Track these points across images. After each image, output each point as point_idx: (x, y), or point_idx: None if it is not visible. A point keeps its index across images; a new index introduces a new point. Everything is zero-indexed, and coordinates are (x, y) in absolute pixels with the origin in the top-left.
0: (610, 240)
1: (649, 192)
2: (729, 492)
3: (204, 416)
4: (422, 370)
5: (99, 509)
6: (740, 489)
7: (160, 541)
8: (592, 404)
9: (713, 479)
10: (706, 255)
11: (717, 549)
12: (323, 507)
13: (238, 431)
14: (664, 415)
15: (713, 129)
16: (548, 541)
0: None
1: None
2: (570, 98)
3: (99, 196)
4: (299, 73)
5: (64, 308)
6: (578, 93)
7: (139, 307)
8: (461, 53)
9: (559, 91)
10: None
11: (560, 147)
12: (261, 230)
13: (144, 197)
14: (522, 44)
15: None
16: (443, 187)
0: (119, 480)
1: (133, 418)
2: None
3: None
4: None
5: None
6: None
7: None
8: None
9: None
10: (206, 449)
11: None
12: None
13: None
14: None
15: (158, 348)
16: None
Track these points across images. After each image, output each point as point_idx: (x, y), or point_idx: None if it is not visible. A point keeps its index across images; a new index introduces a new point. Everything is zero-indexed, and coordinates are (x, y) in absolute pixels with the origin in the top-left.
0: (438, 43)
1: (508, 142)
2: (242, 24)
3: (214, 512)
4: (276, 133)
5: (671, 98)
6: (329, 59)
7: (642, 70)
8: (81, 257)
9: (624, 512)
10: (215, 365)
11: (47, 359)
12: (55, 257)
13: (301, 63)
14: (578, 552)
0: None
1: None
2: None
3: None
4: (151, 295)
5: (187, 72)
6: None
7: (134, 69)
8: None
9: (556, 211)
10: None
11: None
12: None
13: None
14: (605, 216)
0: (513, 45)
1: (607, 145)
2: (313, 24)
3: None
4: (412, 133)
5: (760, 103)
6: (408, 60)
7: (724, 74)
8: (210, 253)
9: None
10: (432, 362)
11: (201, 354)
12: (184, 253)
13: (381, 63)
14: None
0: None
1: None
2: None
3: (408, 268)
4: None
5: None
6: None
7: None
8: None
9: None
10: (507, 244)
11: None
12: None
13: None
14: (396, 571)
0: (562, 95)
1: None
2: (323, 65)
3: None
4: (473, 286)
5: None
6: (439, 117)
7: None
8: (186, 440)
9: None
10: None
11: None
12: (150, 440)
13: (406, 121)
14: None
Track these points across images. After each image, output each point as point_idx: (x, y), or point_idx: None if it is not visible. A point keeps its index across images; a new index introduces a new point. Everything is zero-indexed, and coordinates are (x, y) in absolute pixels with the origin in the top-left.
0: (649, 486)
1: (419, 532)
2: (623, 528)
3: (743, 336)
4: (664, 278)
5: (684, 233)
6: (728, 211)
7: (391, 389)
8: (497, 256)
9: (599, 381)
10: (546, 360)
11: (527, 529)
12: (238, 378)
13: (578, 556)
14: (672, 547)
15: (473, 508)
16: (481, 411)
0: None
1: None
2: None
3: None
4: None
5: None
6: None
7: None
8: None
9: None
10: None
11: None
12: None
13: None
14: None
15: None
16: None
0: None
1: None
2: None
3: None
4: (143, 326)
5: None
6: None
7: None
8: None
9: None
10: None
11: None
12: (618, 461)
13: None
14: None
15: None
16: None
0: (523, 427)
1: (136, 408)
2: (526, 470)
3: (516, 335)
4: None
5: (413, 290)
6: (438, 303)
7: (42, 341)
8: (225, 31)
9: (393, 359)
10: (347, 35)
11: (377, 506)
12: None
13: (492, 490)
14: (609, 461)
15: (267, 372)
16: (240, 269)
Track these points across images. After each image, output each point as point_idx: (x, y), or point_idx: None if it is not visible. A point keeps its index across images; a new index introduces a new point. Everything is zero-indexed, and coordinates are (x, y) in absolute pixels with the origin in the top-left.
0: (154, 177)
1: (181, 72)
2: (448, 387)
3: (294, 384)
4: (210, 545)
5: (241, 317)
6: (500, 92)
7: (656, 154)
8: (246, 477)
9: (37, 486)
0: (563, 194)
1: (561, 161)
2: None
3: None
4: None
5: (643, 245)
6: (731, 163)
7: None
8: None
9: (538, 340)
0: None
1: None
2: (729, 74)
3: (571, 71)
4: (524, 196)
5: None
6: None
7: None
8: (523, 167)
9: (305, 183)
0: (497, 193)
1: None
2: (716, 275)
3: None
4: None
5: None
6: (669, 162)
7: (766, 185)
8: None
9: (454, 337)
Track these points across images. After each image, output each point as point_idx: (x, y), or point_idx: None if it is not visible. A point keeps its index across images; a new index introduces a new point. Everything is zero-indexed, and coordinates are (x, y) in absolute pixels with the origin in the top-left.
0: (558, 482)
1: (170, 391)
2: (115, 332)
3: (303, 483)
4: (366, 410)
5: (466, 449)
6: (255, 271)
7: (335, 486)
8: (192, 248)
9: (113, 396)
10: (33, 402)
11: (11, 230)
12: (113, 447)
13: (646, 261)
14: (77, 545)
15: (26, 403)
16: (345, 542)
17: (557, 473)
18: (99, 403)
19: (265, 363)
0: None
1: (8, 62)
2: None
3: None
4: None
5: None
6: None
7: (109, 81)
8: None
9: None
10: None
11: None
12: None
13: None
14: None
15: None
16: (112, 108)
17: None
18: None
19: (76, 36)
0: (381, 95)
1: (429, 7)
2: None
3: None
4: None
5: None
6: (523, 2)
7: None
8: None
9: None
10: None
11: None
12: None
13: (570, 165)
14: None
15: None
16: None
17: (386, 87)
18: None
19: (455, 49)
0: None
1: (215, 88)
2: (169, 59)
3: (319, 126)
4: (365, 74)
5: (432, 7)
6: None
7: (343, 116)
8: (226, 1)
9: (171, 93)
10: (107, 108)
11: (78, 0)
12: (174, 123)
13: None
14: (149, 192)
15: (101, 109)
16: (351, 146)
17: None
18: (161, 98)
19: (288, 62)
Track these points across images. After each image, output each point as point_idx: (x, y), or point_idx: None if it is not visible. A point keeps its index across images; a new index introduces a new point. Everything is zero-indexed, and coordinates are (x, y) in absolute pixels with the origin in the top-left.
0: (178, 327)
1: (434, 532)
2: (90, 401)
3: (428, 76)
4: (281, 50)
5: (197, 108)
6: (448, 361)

•••••

> [What you are asked to do] Convert all of the rows above into a Markdown table with two columns, "No." for the row number and "Line" for the text of that row. Leave out any blank lines.

> [Completed exercise]
| No. | Line |
|---|---|
| 1 | Track these points across images. After each image, output each point as point_idx: (x, y), or point_idx: None if it is not visible. A point keeps its index across images; a new index introduces a new point. Everything is zero-indexed, and coordinates are (x, y) in absolute pixels with the origin in the top-left. |
| 2 | 0: (610, 240) |
| 3 | 1: (649, 192) |
| 4 | 2: (729, 492) |
| 5 | 3: (204, 416) |
| 6 | 4: (422, 370) |
| 7 | 5: (99, 509) |
| 8 | 6: (740, 489) |
| 9 | 7: (160, 541) |
| 10 | 8: (592, 404) |
| 11 | 9: (713, 479) |
| 12 | 10: (706, 255) |
| 13 | 11: (717, 549) |
| 14 | 12: (323, 507) |
| 15 | 13: (238, 431) |
| 16 | 14: (664, 415) |
| 17 | 15: (713, 129) |
| 18 | 16: (548, 541) |
| 19 | 0: None |
| 20 | 1: None |
| 21 | 2: (570, 98) |
| 22 | 3: (99, 196) |
| 23 | 4: (299, 73) |
| 24 | 5: (64, 308) |
| 25 | 6: (578, 93) |
| 26 | 7: (139, 307) |
| 27 | 8: (461, 53) |
| 28 | 9: (559, 91) |
| 29 | 10: None |
| 30 | 11: (560, 147) |
| 31 | 12: (261, 230) |
| 32 | 13: (144, 197) |
| 33 | 14: (522, 44) |
| 34 | 15: None |
| 35 | 16: (443, 187) |
| 36 | 0: (119, 480) |
| 37 | 1: (133, 418) |
| 38 | 2: None |
| 39 | 3: None |
| 40 | 4: None |
| 41 | 5: None |
| 42 | 6: None |
| 43 | 7: None |
| 44 | 8: None |
| 45 | 9: None |
| 46 | 10: (206, 449) |
| 47 | 11: None |
| 48 | 12: None |
| 49 | 13: None |
| 50 | 14: None |
| 51 | 15: (158, 348) |
| 52 | 16: None |
| 53 | Track these points across images. After each image, output each point as point_idx: (x, y), or point_idx: None if it is not visible. A point keeps its index across images; a new index introduces a new point. Everything is zero-indexed, and coordinates are (x, y) in absolute pixels with the origin in the top-left. |
| 54 | 0: (438, 43) |
| 55 | 1: (508, 142) |
| 56 | 2: (242, 24) |
| 57 | 3: (214, 512) |
| 58 | 4: (276, 133) |
| 59 | 5: (671, 98) |
| 60 | 6: (329, 59) |
| 61 | 7: (642, 70) |
| 62 | 8: (81, 257) |
| 63 | 9: (624, 512) |
| 64 | 10: (215, 365) |
| 65 | 11: (47, 359) |
| 66 | 12: (55, 257) |
| 67 | 13: (301, 63) |
| 68 | 14: (578, 552) |
| 69 | 0: None |
| 70 | 1: None |
| 71 | 2: None |
| 72 | 3: None |
| 73 | 4: (151, 295) |
| 74 | 5: (187, 72) |
| 75 | 6: None |
| 76 | 7: (134, 69) |
| 77 | 8: None |
| 78 | 9: (556, 211) |
| 79 | 10: None |
| 80 | 11: None |
| 81 | 12: None |
| 82 | 13: None |
| 83 | 14: (605, 216) |
| 84 | 0: (513, 45) |
| 85 | 1: (607, 145) |
| 86 | 2: (313, 24) |
| 87 | 3: None |
| 88 | 4: (412, 133) |
| 89 | 5: (760, 103) |
| 90 | 6: (408, 60) |
| 91 | 7: (724, 74) |
| 92 | 8: (210, 253) |
| 93 | 9: None |
| 94 | 10: (432, 362) |
| 95 | 11: (201, 354) |
| 96 | 12: (184, 253) |
| 97 | 13: (381, 63) |
| 98 | 14: None |
| 99 | 0: None |
| 100 | 1: None |
| 101 | 2: None |
| 102 | 3: (408, 268) |
| 103 | 4: None |
| 104 | 5: None |
| 105 | 6: None |
| 106 | 7: None |
| 107 | 8: None |
| 108 | 9: None |
| 109 | 10: (507, 244) |
| 110 | 11: None |
| 111 | 12: None |
| 112 | 13: None |
| 113 | 14: (396, 571) |
| 114 | 0: (562, 95) |
| 115 | 1: None |
| 116 | 2: (323, 65) |
| 117 | 3: None |
| 118 | 4: (473, 286) |
| 119 | 5: None |
| 120 | 6: (439, 117) |
| 121 | 7: None |
| 122 | 8: (186, 440) |
| 123 | 9: None |
| 124 | 10: None |
| 125 | 11: None |
| 126 | 12: (150, 440) |
| 127 | 13: (406, 121) |
| 128 | 14: None |
| 129 | Track these points across images. After each image, output each point as point_idx: (x, y), or point_idx: None if it is not visible. A point keeps its index across images; a new index introduces a new point. Everything is zero-indexed, and coordinates are (x, y) in absolute pixels with the origin in the top-left. |
| 130 | 0: (649, 486) |
| 131 | 1: (419, 532) |
| 132 | 2: (623, 528) |
| 133 | 3: (743, 336) |
| 134 | 4: (664, 278) |
| 135 | 5: (684, 233) |
| 136 | 6: (728, 211) |
| 137 | 7: (391, 389) |
| 138 | 8: (497, 256) |
| 139 | 9: (599, 381) |
| 140 | 10: (546, 360) |
| 141 | 11: (527, 529) |
| 142 | 12: (238, 378) |
| 143 | 13: (578, 556) |
| 144 | 14: (672, 547) |
| 145 | 15: (473, 508) |
| 146 | 16: (481, 411) |
| 147 | 0: None |
| 148 | 1: None |
| 149 | 2: None |
| 150 | 3: None |
| 151 | 4: None |
| 152 | 5: None |
| 153 | 6: None |
| 154 | 7: None |
| 155 | 8: None |
| 156 | 9: None |
| 157 | 10: None |
| 158 | 11: None |
| 159 | 12: None |
| 160 | 13: None |
| 161 | 14: None |
| 162 | 15: None |
| 163 | 16: None |
| 164 | 0: None |
| 165 | 1: None |
| 166 | 2: None |
| 167 | 3: None |
| 168 | 4: (143, 326) |
| 169 | 5: None |
| 170 | 6: None |
| 171 | 7: None |
| 172 | 8: None |
| 173 | 9: None |
| 174 | 10: None |
| 175 | 11: None |
| 176 | 12: (618, 461) |
| 177 | 13: None |
| 178 | 14: None |
| 179 | 15: None |
| 180 | 16: None |
| 181 | 0: (523, 427) |
| 182 | 1: (136, 408) |
| 183 | 2: (526, 470) |
| 184 | 3: (516, 335) |
| 185 | 4: None |
| 186 | 5: (413, 290) |
| 187 | 6: (438, 303) |
| 188 | 7: (42, 341) |
| 189 | 8: (225, 31) |
| 190 | 9: (393, 359) |
| 191 | 10: (347, 35) |
| 192 | 11: (377, 506) |
| 193 | 12: None |
| 194 | 13: (492, 490) |
| 195 | 14: (609, 461) |
| 196 | 15: (267, 372) |
| 197 | 16: (240, 269) |
| 198 | Track these points across images. After each image, output each point as point_idx: (x, y), or point_idx: None if it is not visible. A point keeps its index across images; a new index introduces a new point. Everything is zero-indexed, and coordinates are (x, y) in absolute pixels with the origin in the top-left. |
| 199 | 0: (154, 177) |
| 200 | 1: (181, 72) |
| 201 | 2: (448, 387) |
| 202 | 3: (294, 384) |
| 203 | 4: (210, 545) |
| 204 | 5: (241, 317) |
| 205 | 6: (500, 92) |
| 206 | 7: (656, 154) |
| 207 | 8: (246, 477) |
| 208 | 9: (37, 486) |
| 209 | 0: (563, 194) |
| 210 | 1: (561, 161) |
| 211 | 2: None |
| 212 | 3: None |
| 213 | 4: None |
| 214 | 5: (643, 245) |
| 215 | 6: (731, 163) |
| 216 | 7: None |
| 217 | 8: None |
| 218 | 9: (538, 340) |
| 219 | 0: None |
| 220 | 1: None |
| 221 | 2: (729, 74) |
| 222 | 3: (571, 71) |
| 223 | 4: (524, 196) |
| 224 | 5: None |
| 225 | 6: None |
| 226 | 7: None |
| 227 | 8: (523, 167) |
| 228 | 9: (305, 183) |
| 229 | 0: (497, 193) |
| 230 | 1: None |
| 231 | 2: (716, 275) |
| 232 | 3: None |
| 233 | 4: None |
| 234 | 5: None |
| 235 | 6: (669, 162) |
| 236 | 7: (766, 185) |
| 237 | 8: None |
| 238 | 9: (454, 337) |
| 239 | Track these points across images. After each image, output each point as point_idx: (x, y), or point_idx: None if it is not visible. A point keeps its index across images; a new index introduces a new point. Everything is zero-indexed, and coordinates are (x, y) in absolute pixels with the origin in the top-left. |
| 240 | 0: (558, 482) |
| 241 | 1: (170, 391) |
| 242 | 2: (115, 332) |
| 243 | 3: (303, 483) |
| 244 | 4: (366, 410) |
| 245 | 5: (466, 449) |
| 246 | 6: (255, 271) |
| 247 | 7: (335, 486) |
| 248 | 8: (192, 248) |
| 249 | 9: (113, 396) |
| 250 | 10: (33, 402) |
| 251 | 11: (11, 230) |
| 252 | 12: (113, 447) |
| 253 | 13: (646, 261) |
| 254 | 14: (77, 545) |
| 255 | 15: (26, 403) |
| 256 | 16: (345, 542) |
| 257 | 17: (557, 473) |
| 258 | 18: (99, 403) |
| 259 | 19: (265, 363) |
| 260 | 0: None |
| 261 | 1: (8, 62) |
| 262 | 2: None |
| 263 | 3: None |
| 264 | 4: None |
| 265 | 5: None |
| 266 | 6: None |
| 267 | 7: (109, 81) |
| 268 | 8: None |
| 269 | 9: None |
| 270 | 10: None |
| 271 | 11: None |
| 272 | 12: None |
| 273 | 13: None |
| 274 | 14: None |
| 275 | 15: None |
| 276 | 16: (112, 108) |
| 277 | 17: None |
| 278 | 18: None |
| 279 | 19: (76, 36) |
| 280 | 0: (381, 95) |
| 281 | 1: (429, 7) |
| 282 | 2: None |
| 283 | 3: None |
| 284 | 4: None |
| 285 | 5: None |
| 286 | 6: (523, 2) |
| 287 | 7: None |
| 288 | 8: None |
| 289 | 9: None |
| 290 | 10: None |
| 291 | 11: None |
| 292 | 12: None |
| 293 | 13: (570, 165) |
| 294 | 14: None |
| 295 | 15: None |
| 296 | 16: None |
| 297 | 17: (386, 87) |
| 298 | 18: None |
| 299 | 19: (455, 49) |
| 300 | 0: None |
| 301 | 1: (215, 88) |
| 302 | 2: (169, 59) |
| 303 | 3: (319, 126) |
| 304 | 4: (365, 74) |
| 305 | 5: (432, 7) |
| 306 | 6: None |
| 307 | 7: (343, 116) |
| 308 | 8: (226, 1) |
| 309 | 9: (171, 93) |
| 310 | 10: (107, 108) |
| 311 | 11: (78, 0) |
| 312 | 12: (174, 123) |
| 313 | 13: None |
| 314 | 14: (149, 192) |
| 315 | 15: (101, 109) |
| 316 | 16: (351, 146) |
| 317 | 17: None |
| 318 | 18: (161, 98) |
| 319 | 19: (288, 62) |
| 320 | Track these points across images. After each image, output each point as point_idx: (x, y), or point_idx: None if it is not visible. A point keeps its index across images; a new index introduces a new point. Everything is zero-indexed, and coordinates are (x, y) in absolute pixels with the origin in the top-left. |
| 321 | 0: (178, 327) |
| 322 | 1: (434, 532) |
| 323 | 2: (90, 401) |
| 324 | 3: (428, 76) |
| 325 | 4: (281, 50) |
| 326 | 5: (197, 108) |
| 327 | 6: (448, 361) |